(TASK DIRECTIONS):
Of all the lines below, return only those starting with the line holding "31: (507, 95, 1.02)" and going on through the line holding "46: (551, 131, 1.02)", exactly as written.

-------- MATERIAL PROVIDED --------

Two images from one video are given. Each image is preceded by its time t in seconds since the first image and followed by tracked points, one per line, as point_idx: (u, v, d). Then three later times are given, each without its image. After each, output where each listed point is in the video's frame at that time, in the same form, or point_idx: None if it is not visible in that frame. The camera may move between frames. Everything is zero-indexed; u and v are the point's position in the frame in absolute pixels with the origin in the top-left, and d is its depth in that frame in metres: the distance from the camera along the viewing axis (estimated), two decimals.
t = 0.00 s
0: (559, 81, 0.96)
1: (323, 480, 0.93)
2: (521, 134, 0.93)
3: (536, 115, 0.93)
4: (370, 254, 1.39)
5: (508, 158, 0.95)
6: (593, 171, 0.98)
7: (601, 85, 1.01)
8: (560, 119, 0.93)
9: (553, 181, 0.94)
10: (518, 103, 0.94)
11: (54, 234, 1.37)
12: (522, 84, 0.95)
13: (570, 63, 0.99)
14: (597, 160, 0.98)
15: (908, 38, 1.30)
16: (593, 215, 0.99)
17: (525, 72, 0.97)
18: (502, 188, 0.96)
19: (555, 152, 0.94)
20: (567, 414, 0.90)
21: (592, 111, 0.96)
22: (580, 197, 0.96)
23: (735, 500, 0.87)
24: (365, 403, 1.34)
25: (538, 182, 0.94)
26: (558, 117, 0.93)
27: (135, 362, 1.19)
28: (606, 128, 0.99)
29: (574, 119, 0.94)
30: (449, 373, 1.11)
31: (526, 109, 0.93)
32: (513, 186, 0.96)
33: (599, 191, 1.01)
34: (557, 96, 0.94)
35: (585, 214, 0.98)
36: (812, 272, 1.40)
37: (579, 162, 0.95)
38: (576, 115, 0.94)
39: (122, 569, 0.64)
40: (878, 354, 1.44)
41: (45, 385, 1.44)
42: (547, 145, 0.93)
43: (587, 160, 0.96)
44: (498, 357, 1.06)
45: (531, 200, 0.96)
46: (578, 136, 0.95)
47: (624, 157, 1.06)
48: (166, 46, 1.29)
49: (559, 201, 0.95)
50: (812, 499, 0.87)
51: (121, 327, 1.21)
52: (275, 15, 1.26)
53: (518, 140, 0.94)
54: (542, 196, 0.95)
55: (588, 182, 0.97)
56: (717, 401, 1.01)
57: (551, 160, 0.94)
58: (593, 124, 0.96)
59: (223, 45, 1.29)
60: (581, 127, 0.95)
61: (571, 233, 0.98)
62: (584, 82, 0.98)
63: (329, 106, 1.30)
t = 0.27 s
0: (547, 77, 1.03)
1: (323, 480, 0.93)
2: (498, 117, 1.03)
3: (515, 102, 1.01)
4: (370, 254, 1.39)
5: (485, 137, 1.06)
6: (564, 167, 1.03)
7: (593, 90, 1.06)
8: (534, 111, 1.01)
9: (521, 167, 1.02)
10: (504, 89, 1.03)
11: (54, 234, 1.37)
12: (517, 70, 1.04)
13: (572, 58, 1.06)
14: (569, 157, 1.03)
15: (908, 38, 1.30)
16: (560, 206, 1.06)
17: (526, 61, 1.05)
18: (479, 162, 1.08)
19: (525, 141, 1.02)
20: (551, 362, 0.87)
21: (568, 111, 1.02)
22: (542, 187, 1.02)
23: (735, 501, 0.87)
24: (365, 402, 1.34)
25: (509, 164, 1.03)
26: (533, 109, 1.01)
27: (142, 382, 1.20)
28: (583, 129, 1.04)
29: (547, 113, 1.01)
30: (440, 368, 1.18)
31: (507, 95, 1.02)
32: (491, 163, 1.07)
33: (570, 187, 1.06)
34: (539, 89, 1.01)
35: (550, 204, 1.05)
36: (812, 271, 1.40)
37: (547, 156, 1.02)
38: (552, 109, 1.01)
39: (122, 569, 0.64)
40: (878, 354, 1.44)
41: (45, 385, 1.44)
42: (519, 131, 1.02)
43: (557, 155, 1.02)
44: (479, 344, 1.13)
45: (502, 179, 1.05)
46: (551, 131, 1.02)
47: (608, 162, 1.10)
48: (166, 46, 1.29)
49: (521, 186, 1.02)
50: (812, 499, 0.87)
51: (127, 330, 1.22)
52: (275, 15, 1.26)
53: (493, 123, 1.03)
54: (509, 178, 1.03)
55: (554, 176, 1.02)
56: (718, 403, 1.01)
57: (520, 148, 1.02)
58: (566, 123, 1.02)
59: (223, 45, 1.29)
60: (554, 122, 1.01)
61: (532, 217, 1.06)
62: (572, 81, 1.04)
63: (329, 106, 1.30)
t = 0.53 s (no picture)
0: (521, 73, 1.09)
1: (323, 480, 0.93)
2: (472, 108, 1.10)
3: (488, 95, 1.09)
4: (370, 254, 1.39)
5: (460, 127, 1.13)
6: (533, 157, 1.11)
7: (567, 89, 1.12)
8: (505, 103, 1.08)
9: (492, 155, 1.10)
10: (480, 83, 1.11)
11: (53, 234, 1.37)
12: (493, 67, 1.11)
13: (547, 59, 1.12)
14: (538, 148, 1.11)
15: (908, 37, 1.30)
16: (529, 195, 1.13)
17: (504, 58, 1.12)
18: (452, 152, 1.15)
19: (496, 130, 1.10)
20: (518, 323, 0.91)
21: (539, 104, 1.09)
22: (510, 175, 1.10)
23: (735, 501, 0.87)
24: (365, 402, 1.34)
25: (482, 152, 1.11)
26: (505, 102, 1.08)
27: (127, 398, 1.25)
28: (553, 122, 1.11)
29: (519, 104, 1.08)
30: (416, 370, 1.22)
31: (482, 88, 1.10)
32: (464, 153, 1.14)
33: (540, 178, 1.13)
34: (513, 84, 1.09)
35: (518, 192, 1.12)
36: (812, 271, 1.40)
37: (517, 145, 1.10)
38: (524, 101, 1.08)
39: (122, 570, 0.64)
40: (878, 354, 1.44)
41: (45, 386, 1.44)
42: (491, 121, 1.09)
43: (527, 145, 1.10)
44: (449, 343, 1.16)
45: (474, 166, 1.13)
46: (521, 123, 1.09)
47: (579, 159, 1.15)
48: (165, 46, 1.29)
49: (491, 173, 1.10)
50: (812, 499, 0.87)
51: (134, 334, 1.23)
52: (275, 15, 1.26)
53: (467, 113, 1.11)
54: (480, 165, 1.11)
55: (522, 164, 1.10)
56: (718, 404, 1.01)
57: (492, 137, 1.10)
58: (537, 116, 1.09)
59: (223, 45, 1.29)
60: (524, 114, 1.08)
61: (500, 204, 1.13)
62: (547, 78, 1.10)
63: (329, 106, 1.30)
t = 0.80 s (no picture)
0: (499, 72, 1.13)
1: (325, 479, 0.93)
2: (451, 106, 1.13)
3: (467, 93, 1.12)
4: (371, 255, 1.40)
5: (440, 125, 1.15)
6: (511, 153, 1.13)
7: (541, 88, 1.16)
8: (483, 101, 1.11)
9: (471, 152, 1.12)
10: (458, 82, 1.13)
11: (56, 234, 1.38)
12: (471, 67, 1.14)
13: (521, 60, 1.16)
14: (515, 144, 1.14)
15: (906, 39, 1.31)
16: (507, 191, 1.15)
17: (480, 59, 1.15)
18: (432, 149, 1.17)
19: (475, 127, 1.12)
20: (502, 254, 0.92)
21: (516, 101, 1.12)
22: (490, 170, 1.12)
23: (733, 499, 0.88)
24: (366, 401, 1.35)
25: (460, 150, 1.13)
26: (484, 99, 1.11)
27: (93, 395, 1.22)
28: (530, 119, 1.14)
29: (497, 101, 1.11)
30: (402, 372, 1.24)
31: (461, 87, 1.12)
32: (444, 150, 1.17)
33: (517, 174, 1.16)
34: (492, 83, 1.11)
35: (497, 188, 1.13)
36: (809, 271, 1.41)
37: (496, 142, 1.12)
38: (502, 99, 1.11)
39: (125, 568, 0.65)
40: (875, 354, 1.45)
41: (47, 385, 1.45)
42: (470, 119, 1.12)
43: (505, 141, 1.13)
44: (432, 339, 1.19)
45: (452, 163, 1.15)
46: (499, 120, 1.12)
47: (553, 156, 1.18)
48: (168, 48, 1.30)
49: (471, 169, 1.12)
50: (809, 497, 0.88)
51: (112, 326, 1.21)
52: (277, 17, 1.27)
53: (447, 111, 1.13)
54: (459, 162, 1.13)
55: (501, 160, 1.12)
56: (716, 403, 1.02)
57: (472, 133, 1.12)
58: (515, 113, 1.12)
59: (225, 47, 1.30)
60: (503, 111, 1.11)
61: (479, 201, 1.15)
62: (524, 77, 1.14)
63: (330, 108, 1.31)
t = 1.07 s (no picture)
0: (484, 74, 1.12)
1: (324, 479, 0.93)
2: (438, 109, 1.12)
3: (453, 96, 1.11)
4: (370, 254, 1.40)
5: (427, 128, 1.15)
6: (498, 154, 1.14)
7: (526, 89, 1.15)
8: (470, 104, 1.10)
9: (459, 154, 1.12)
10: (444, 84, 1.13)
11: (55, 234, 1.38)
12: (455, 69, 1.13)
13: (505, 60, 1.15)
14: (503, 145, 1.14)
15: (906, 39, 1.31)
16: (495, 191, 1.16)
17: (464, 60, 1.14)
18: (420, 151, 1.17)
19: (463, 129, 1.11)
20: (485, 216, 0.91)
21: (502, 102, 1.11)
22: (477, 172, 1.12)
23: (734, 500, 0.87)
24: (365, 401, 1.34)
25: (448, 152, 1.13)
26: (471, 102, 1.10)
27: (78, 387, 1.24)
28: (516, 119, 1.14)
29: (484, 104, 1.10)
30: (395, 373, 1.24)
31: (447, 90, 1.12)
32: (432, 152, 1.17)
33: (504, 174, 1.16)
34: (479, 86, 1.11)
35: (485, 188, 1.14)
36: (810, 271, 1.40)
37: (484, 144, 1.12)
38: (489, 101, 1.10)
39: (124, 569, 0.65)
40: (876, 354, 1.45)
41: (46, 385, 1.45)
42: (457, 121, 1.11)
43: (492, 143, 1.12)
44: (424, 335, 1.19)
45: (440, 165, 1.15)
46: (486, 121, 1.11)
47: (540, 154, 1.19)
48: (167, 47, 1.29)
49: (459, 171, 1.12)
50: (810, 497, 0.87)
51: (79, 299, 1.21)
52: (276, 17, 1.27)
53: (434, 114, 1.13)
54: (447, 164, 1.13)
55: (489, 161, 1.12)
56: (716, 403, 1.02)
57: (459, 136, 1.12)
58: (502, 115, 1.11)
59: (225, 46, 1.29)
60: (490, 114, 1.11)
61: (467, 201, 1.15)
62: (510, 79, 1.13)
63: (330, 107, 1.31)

--------

(TASK RESULT):
31: (507, 95, 1.02)
32: (491, 163, 1.07)
33: (570, 187, 1.06)
34: (539, 89, 1.01)
35: (550, 204, 1.05)
36: (812, 271, 1.40)
37: (547, 156, 1.02)
38: (552, 109, 1.01)
39: (122, 569, 0.64)
40: (878, 354, 1.44)
41: (45, 385, 1.44)
42: (519, 131, 1.02)
43: (557, 155, 1.02)
44: (479, 344, 1.13)
45: (502, 179, 1.05)
46: (551, 131, 1.02)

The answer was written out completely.